**Source text**
>>>>
The national average of car insurance is \( \$ 1,427 \) per year and standard deviation is \( \$ 354 \). Alex paid \( \$ 1,781 \) a year for his car insurance. What percentage of people paid more than Alex did on their car insurance? (Just put a number between 0 and 100 without \( \% \) unit)

To find the percentage of people who paid more than Alex for car insurance, we can use the properties of the normal distribution. We will first calculate the z-score for Alex's car insurance payment. The z-score is calculated using the formula: \[ z = \frac{(X - \mu)}{\sigma} \] where: - \( X \) is the value we are interested in (Alex's payment), - \( \mu \) is the mean (national average), - \( \sigma \) is the standard deviation. Given: - \( X = 1781 \) - \( \mu = 1427 \) - \( \sigma = 354 \) Substituting the values into the formula: \[ z = \frac{(1781 - 1427)}{354} = \frac{354}{354} = 1 \] Now, we need to find the percentage of people who paid more than Alex. This corresponds to finding the area to the right of the z-score of 1 in the standard normal distribution. Using a standard normal distribution table or calculator, we find the area to the left of \( z = 1 \): \[ P(Z < 1) \approx 0.8413 \] This means that approximately 84.13% of people paid less than Alex. To find the percentage of people who paid more than Alex, we subtract this value from 1: \[ P(Z > 1) = 1 - P(Z < 1) \approx 1 - 0.8413 = 0.1587 \] To convert this to a percentage, we multiply by 100: \[ 0.1587 \times 100 \approx 15.87 \] Thus, the percentage of people who paid more than Alex is approximately: \[ \boxed{15.87} \]
<<<<
**Task requirements**
In the car insurance problem, what z-score is calculated for Alex's payment of $1,781?

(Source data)
>>>>
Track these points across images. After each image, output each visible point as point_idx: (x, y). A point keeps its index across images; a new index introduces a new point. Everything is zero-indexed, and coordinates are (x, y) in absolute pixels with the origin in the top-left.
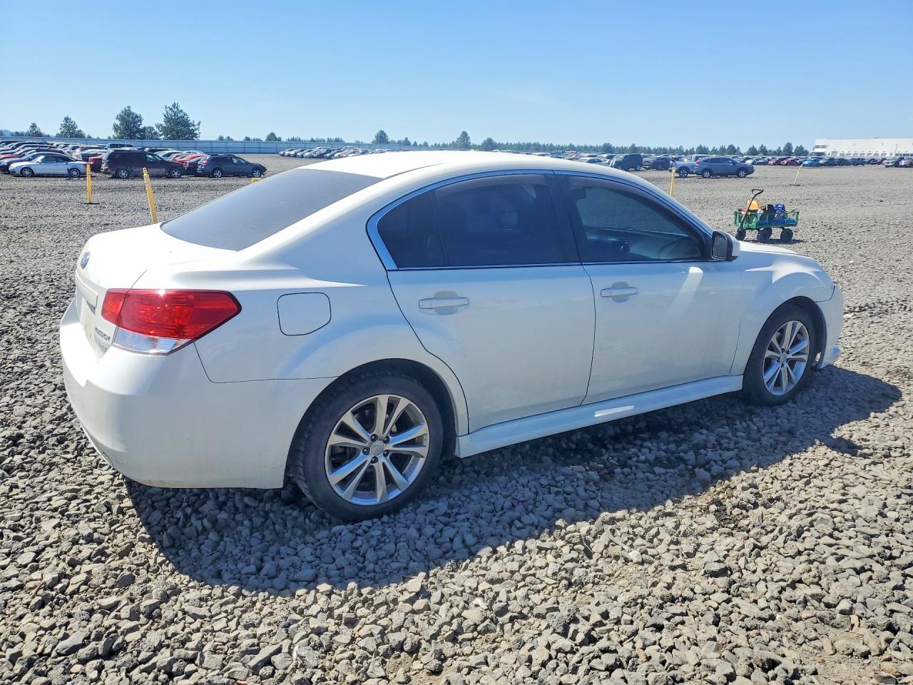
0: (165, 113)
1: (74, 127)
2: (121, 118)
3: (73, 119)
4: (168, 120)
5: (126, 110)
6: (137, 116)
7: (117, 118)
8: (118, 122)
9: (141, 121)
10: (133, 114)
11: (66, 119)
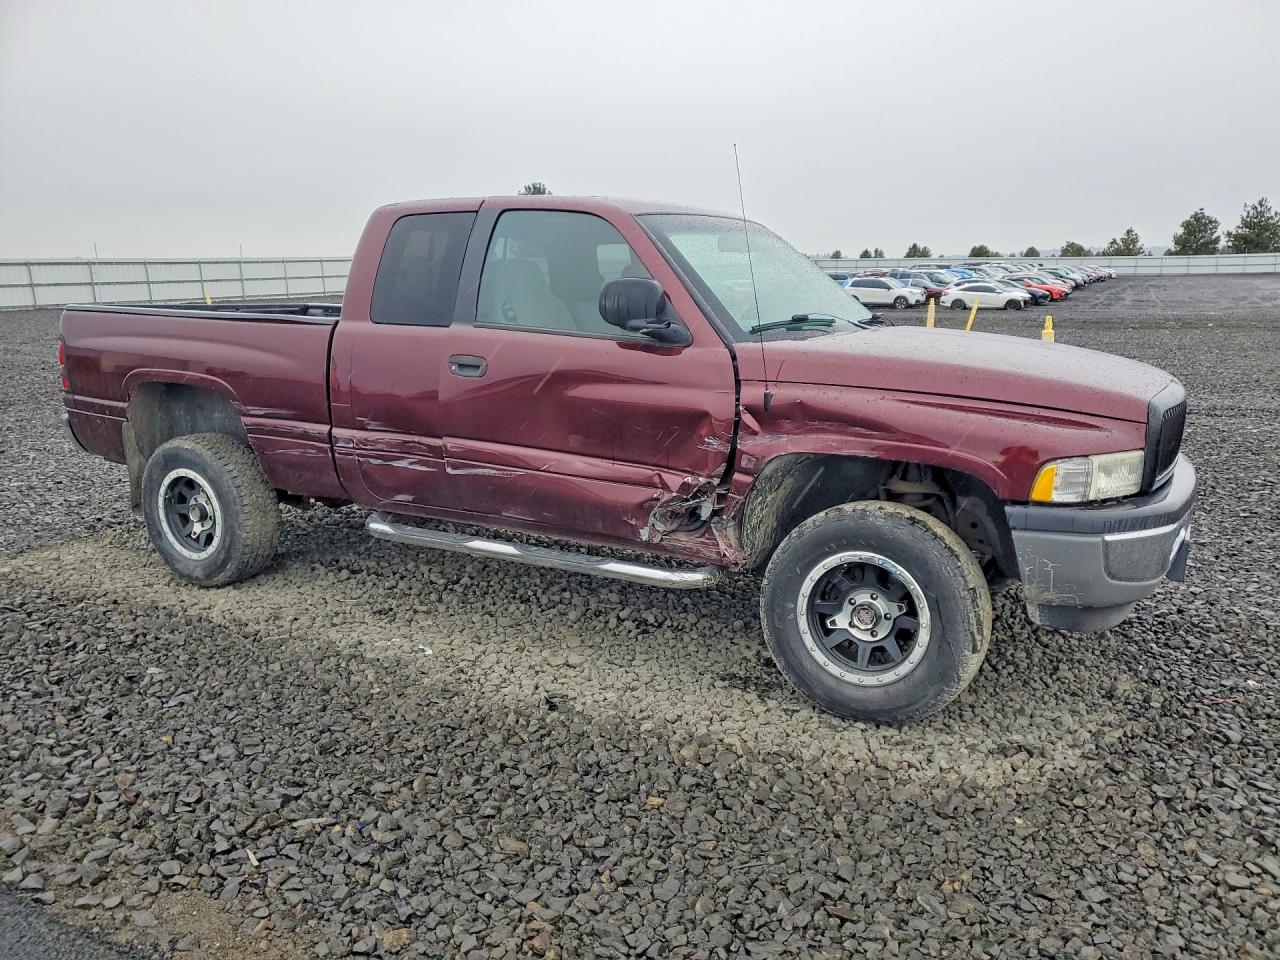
0: (1245, 215)
1: (1135, 241)
2: (1187, 225)
3: (1136, 230)
4: (1246, 224)
5: (1197, 214)
6: (1211, 222)
7: (1183, 226)
8: (1181, 231)
9: (1216, 228)
10: (1208, 217)
11: (1129, 232)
<<<<
**Answer to this task**
A z-score of 1.